任务目标 A: 请改写数据行中从含有“List the land”的那一行到含有“1L9 0L11 9L0”的那一行(首尾两行均包括在内),把“trees”换成“forest”,其余一律不变。输出时去掉图片。

页面摘录:
========
农地制度问题是目前中国农村的核心问题。围绕农村土地承包权和承包期限的设计、保护,在中国上上下下展开了一场复杂的、而且将是旷日持久的斗争。然而,承包期是一个表象,其背后有个所有权问题。如果放在世界近代史的大背景下看,一切国家的现代化进程都伴随土地所有权问题的冲突,中国也不可能迈过这个坎。
一、“公地”与我国的人民公社制度
在世界经济史上,若不考虑本世纪的“社会主义运动”,则真正的“农业土地公有制”是比较罕见的。真正的公地制度是近现代国家的创造,但公地大多限于林地和荒地,可耕地一般为私人所有。
========
输入数据行:

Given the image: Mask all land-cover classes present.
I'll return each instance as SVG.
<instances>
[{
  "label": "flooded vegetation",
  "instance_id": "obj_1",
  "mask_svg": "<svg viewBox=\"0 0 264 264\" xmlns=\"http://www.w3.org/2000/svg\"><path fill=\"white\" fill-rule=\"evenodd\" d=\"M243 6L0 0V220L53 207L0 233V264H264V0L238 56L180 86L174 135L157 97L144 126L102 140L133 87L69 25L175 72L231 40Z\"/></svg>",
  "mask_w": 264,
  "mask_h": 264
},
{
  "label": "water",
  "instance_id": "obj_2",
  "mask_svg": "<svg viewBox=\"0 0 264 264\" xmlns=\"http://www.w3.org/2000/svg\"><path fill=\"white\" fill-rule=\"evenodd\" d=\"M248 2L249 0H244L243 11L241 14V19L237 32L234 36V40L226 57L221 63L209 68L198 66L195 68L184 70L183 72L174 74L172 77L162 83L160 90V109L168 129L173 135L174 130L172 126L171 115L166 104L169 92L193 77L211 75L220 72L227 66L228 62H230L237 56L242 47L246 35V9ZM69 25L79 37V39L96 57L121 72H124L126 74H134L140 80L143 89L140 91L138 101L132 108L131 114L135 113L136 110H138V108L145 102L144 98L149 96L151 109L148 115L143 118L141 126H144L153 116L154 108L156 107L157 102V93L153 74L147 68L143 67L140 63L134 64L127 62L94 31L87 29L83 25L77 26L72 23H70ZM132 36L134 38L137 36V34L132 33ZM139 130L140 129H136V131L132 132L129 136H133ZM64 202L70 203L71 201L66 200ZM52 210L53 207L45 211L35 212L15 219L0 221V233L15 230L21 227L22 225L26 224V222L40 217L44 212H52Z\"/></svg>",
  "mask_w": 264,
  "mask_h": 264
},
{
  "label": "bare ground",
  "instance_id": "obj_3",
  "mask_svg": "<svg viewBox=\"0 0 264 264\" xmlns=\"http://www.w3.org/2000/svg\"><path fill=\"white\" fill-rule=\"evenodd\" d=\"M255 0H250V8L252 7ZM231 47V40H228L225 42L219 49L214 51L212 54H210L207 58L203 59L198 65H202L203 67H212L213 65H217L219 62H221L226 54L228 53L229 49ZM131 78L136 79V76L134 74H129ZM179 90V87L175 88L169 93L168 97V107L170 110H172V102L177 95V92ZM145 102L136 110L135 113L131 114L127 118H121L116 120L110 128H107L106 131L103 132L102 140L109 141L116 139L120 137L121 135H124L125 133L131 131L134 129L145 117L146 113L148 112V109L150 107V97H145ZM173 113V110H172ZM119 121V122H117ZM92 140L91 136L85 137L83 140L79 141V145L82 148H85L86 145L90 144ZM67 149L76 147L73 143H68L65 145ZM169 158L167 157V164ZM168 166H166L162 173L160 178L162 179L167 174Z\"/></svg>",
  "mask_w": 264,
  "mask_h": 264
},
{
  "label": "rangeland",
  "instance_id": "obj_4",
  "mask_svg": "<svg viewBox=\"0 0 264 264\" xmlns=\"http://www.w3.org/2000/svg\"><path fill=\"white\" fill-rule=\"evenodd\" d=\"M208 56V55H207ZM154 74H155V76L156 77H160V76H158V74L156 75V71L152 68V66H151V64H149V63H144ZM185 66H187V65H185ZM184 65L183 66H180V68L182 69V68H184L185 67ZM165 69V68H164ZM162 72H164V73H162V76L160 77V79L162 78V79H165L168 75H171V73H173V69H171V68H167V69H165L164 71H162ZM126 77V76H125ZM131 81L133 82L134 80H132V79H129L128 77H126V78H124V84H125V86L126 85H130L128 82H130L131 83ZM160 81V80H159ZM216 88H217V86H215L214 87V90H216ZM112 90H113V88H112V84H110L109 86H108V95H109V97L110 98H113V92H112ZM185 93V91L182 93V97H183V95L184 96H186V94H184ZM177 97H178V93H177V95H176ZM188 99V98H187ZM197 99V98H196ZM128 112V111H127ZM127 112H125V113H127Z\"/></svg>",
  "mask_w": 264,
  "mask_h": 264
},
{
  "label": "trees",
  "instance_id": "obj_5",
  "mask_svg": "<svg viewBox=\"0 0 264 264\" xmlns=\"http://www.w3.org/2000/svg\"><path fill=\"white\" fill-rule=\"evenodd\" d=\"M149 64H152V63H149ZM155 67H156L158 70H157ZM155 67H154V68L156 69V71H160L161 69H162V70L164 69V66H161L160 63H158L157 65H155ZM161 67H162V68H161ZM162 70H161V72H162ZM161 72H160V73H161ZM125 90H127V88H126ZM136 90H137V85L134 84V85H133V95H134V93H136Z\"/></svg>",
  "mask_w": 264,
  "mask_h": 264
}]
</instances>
========
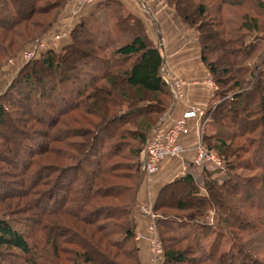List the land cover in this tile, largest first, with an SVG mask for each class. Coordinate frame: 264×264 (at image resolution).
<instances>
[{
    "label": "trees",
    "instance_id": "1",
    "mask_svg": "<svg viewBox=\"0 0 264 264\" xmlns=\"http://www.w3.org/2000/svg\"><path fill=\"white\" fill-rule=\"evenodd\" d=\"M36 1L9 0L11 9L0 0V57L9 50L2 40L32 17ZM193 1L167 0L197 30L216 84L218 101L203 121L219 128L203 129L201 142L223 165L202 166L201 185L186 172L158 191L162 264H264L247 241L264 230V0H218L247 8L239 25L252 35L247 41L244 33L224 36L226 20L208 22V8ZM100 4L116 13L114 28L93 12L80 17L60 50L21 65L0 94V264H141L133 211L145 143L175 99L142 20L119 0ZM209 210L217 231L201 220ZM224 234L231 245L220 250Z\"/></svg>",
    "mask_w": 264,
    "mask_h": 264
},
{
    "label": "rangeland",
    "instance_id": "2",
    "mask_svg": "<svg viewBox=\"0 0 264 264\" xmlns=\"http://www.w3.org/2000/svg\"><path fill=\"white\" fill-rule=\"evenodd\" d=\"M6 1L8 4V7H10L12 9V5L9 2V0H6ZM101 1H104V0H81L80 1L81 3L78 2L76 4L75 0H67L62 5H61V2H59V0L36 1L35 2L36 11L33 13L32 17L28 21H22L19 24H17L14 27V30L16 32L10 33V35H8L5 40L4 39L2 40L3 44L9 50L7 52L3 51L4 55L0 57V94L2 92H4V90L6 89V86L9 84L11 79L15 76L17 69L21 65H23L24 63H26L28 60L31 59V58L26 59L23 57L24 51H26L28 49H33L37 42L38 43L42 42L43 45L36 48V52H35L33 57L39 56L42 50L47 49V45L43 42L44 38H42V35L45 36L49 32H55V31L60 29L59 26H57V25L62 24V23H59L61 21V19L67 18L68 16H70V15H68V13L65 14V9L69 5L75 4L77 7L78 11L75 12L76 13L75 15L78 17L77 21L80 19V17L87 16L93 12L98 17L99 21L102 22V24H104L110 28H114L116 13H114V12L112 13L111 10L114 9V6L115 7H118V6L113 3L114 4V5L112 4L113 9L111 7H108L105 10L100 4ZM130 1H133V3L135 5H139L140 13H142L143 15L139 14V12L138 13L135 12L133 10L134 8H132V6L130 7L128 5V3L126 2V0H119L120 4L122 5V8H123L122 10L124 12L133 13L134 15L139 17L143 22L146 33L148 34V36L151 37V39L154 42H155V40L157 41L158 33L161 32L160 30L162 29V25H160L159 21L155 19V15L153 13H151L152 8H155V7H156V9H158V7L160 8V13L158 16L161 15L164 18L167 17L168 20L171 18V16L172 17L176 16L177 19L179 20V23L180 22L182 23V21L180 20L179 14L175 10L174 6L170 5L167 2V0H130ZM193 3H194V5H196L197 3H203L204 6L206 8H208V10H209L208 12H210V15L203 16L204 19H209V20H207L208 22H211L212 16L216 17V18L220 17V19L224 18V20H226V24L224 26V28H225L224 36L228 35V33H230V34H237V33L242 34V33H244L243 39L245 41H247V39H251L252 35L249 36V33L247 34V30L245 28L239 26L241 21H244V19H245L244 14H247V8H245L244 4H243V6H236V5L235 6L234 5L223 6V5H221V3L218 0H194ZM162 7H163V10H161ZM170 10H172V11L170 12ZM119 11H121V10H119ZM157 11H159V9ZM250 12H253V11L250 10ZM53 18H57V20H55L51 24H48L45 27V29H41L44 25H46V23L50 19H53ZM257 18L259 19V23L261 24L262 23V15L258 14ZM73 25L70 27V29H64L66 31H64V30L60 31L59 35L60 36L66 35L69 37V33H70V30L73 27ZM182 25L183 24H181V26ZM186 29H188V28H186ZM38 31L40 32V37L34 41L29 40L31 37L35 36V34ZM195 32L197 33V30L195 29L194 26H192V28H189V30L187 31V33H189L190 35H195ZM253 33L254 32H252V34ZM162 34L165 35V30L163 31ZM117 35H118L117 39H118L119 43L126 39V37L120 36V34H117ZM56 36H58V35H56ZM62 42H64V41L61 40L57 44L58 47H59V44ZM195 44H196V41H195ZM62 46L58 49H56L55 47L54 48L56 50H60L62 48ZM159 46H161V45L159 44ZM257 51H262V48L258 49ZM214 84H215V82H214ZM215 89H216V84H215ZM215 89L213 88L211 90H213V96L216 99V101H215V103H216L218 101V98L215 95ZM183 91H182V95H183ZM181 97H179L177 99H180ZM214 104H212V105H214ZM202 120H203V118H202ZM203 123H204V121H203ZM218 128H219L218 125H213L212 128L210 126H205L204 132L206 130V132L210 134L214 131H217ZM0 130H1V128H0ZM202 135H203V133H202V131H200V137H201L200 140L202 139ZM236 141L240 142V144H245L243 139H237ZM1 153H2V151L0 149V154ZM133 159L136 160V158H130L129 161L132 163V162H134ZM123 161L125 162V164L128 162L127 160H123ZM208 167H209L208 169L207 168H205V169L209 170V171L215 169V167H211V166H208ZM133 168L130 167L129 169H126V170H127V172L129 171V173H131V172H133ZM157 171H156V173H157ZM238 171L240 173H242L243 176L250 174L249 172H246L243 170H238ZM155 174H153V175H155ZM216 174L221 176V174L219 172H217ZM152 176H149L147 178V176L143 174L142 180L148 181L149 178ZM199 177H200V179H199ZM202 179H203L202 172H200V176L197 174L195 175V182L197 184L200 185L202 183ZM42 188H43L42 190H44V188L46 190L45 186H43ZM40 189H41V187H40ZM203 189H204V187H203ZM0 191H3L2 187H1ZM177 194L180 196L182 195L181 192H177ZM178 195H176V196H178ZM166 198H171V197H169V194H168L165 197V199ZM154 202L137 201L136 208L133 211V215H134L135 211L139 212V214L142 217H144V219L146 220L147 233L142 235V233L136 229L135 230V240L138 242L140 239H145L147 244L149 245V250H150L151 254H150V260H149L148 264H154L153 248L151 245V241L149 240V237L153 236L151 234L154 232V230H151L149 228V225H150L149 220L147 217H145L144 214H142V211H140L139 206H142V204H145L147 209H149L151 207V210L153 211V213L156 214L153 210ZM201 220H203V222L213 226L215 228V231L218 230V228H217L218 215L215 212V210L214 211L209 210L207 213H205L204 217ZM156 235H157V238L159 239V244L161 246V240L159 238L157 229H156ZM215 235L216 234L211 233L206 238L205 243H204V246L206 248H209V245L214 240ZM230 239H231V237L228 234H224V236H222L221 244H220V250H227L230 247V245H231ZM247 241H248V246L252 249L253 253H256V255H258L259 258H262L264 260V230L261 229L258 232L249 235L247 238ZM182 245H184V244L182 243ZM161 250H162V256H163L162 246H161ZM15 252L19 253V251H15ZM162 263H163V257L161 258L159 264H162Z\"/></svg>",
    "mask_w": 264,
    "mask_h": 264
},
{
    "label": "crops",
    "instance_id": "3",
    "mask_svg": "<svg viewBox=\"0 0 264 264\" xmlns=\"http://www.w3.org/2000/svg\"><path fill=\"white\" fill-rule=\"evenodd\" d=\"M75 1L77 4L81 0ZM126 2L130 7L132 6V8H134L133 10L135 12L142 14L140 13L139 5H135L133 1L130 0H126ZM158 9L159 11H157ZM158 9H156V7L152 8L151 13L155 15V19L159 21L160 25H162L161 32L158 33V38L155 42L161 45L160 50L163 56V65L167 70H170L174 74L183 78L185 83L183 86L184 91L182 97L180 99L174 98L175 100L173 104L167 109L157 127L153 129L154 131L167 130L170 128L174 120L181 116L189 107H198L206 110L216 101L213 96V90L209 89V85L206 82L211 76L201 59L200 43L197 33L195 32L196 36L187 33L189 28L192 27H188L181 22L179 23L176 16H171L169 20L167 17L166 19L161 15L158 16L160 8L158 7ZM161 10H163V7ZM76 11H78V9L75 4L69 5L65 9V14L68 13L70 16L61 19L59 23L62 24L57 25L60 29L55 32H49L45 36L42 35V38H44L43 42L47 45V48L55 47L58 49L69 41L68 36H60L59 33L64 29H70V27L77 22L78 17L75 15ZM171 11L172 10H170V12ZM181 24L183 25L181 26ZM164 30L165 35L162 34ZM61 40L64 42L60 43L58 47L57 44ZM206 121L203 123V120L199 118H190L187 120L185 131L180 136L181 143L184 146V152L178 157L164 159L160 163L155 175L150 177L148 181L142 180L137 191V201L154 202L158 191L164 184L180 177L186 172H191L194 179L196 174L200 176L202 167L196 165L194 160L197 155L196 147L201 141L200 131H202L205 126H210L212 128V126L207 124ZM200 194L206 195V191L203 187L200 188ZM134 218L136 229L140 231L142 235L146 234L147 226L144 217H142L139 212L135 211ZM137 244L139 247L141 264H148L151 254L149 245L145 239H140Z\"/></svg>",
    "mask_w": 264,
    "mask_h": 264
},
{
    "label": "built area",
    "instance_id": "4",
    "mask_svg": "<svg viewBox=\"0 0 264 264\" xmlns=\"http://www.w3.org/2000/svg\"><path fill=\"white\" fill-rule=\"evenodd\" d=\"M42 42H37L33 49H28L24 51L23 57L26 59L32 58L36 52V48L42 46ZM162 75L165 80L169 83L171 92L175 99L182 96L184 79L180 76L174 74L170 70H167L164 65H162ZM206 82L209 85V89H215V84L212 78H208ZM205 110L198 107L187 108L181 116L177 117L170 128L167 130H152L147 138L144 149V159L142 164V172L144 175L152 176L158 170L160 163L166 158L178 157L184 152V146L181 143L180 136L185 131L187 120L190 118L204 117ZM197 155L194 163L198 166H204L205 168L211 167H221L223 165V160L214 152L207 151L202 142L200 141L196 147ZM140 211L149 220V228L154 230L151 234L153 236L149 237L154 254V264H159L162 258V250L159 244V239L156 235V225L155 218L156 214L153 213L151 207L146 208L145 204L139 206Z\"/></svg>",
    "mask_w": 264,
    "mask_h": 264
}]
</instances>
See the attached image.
========
任务目标 B: 判断下列说法是否符合页面摘录,每项回答“是”或“否”,并原文引用起决定作用的词句:(i) 承包期背后存在所有权问题;(ii) 近现代国家的公地大多是可耕地。

完整输出 A:
List the land cover in this tile, largest first, with an SVG mask for each class. Coordinate frame: 264×264 (at image resolution).
<instances>
[{
    "label": "forest",
    "instance_id": "1",
    "mask_svg": "<svg viewBox=\"0 0 264 264\" xmlns=\"http://www.w3.org/2000/svg\"><path fill=\"white\" fill-rule=\"evenodd\" d=\"M36 1L9 0L11 9L0 0V57L9 50L2 40L32 17ZM193 1L167 0L197 30L216 84L218 101L203 121L219 128L203 129L201 142L223 165L202 166L201 185L186 172L158 191L162 264H264L247 241L264 230V0H218L247 8L239 25L252 35L247 41L244 33L224 36L226 20L208 22V8ZM100 4L116 13L114 28L93 12L80 17L60 50L21 65L0 94V264H141L133 211L145 143L175 99L142 20L119 0ZM209 210L217 231L201 220ZM224 234L231 245L220 250Z\"/></svg>",

完整输出 B:
(i) 是:“承包期是一个表象,其背后有个所有权问题”。
(ii) 否:“公地大多限于林地和荒地,可耕地一般为私人所有”。